= Beginning of Section =
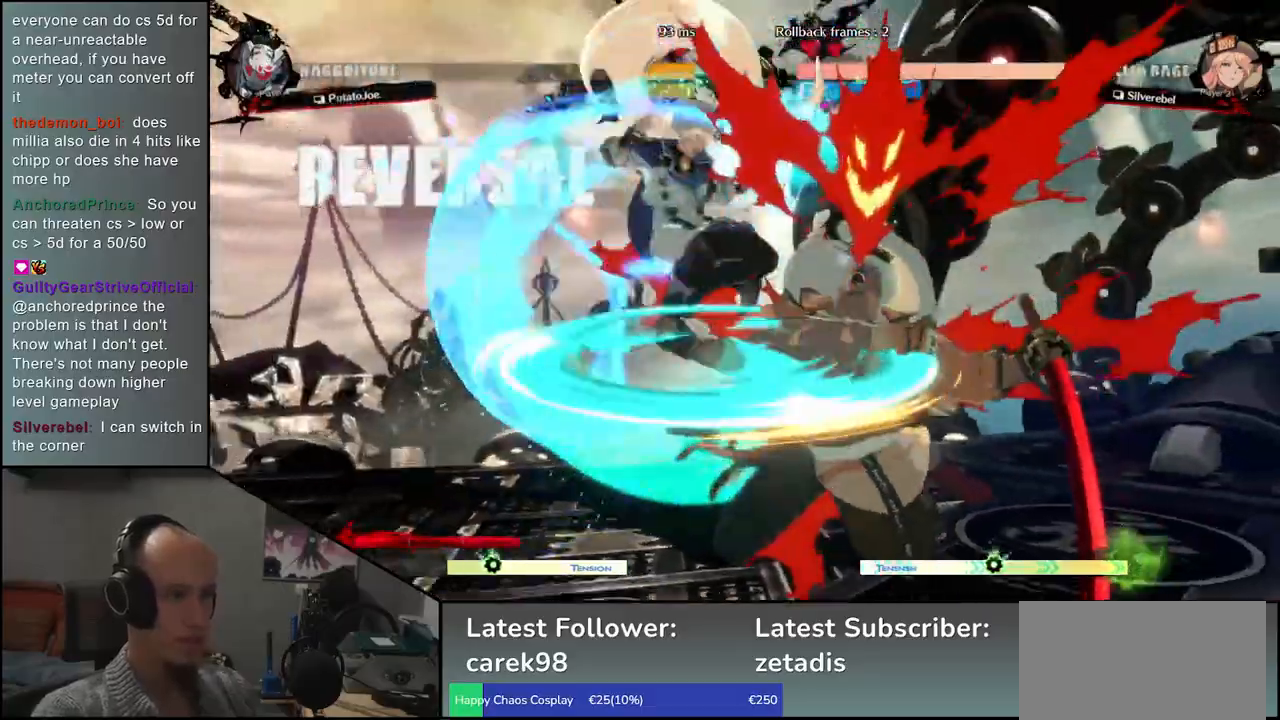
{"buttons": [], "left_stick": "center", "events": []}
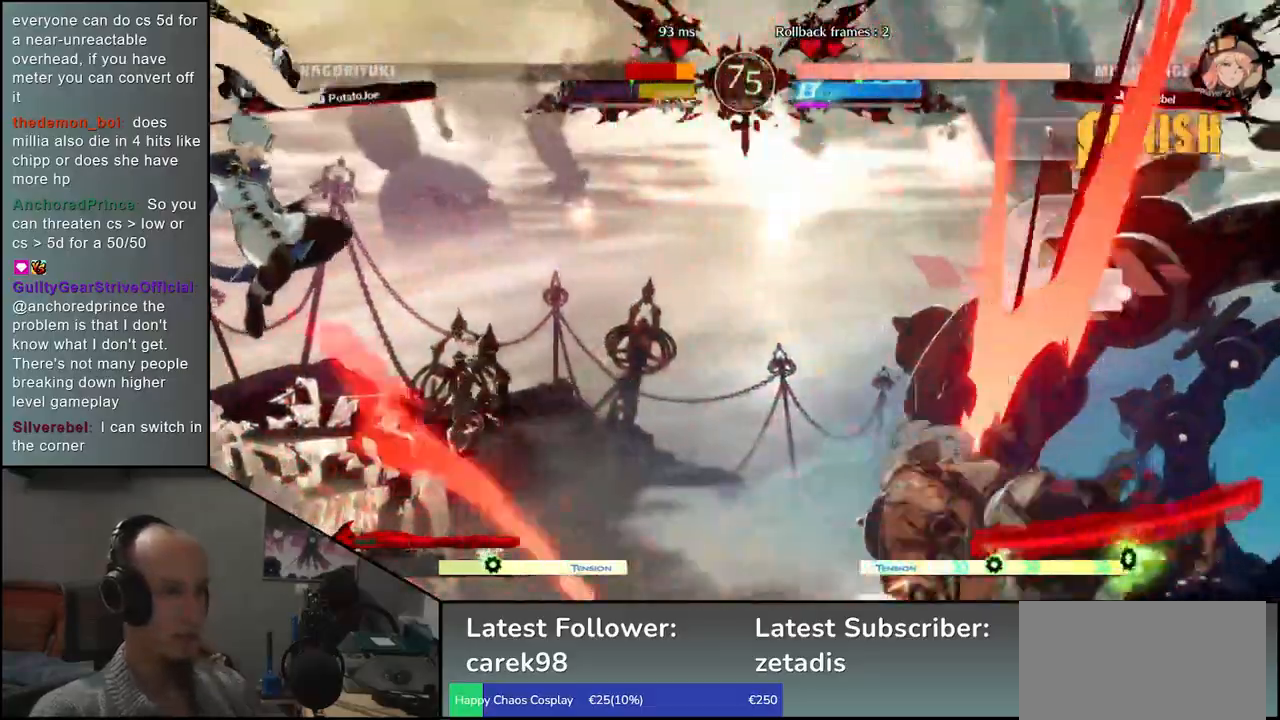
{"buttons": [], "left_stick": "center", "events": []}
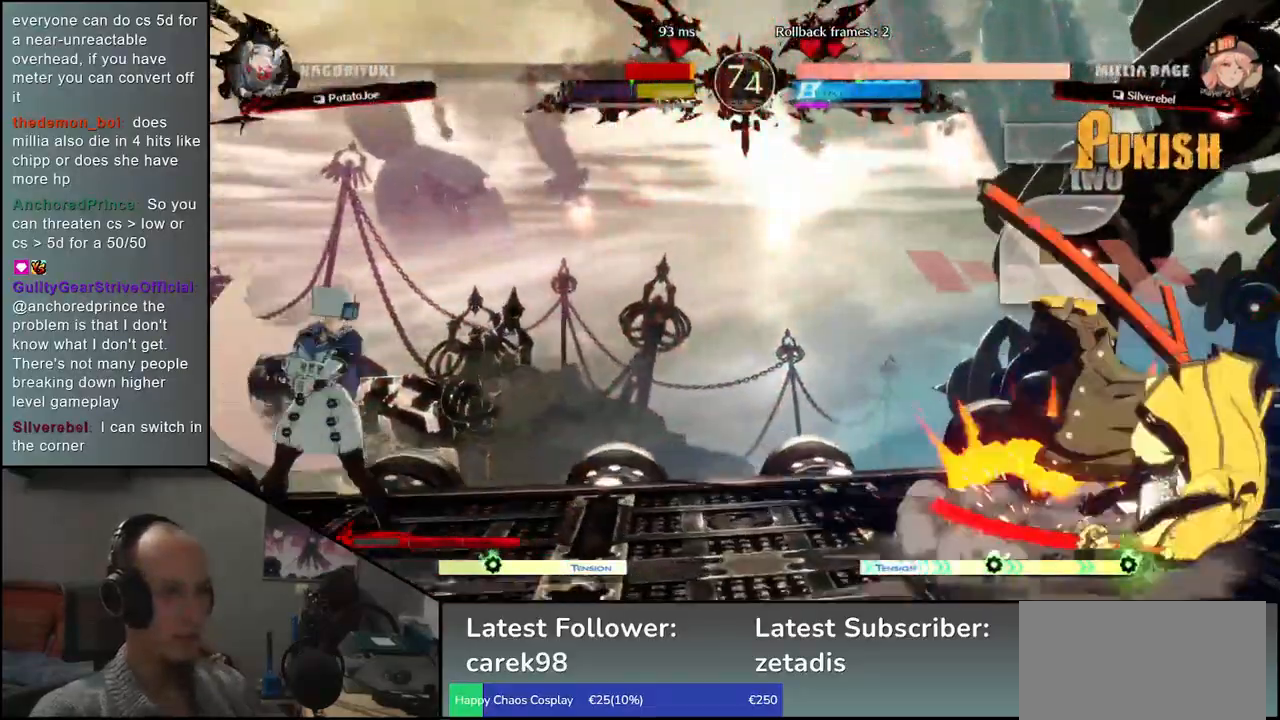
{"buttons": [], "left_stick": "right", "events": [[433, "left_stick", "right"]]}
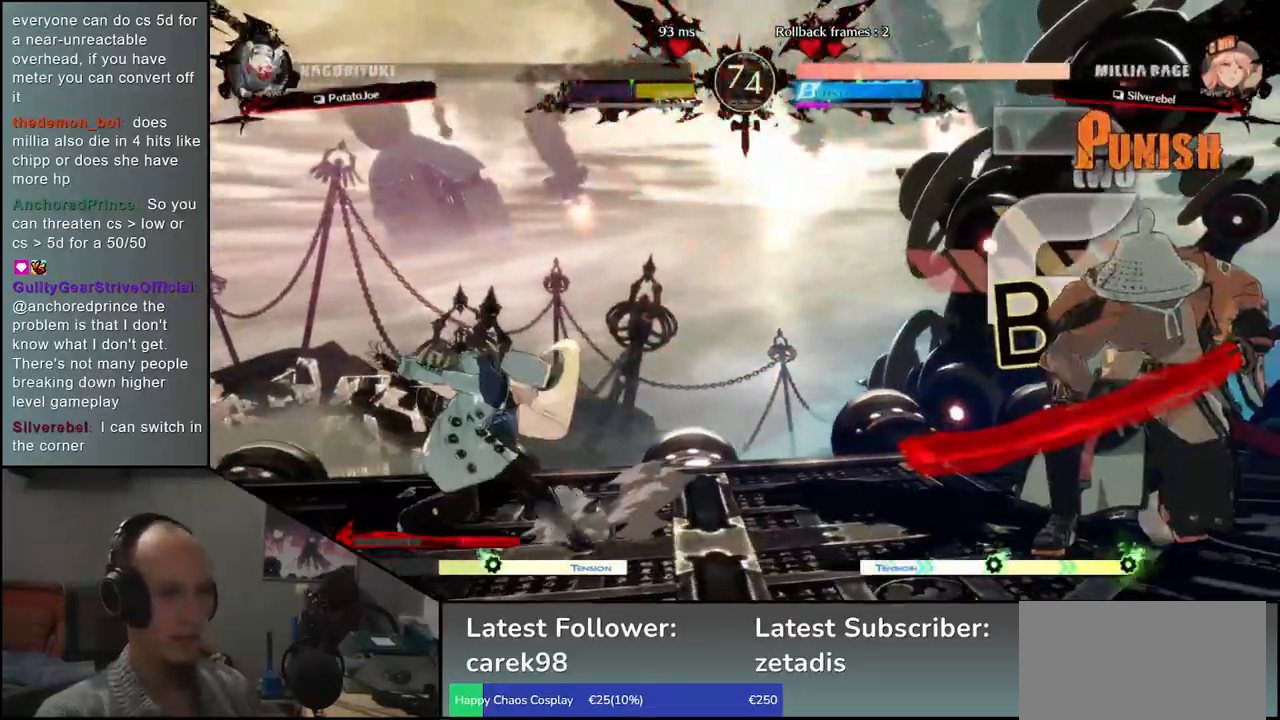
{"buttons": ["SQUARE"], "left_stick": "down-right", "events": [[250, "left_stick", "down-right"], [467, "SQUARE", "down"]]}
= End of Section =
The expected result is the material restated word for word, minus any picture.

Result of this exercise:
{"buttons": [], "left_stick": "center", "events": []}
{"buttons": [], "left_stick": "center", "events": []}
{"buttons": [], "left_stick": "right", "events": [[433, "left_stick", "right"]]}
{"buttons": ["SQUARE"], "left_stick": "down-right", "events": [[250, "left_stick", "down-right"], [467, "SQUARE", "down"]]}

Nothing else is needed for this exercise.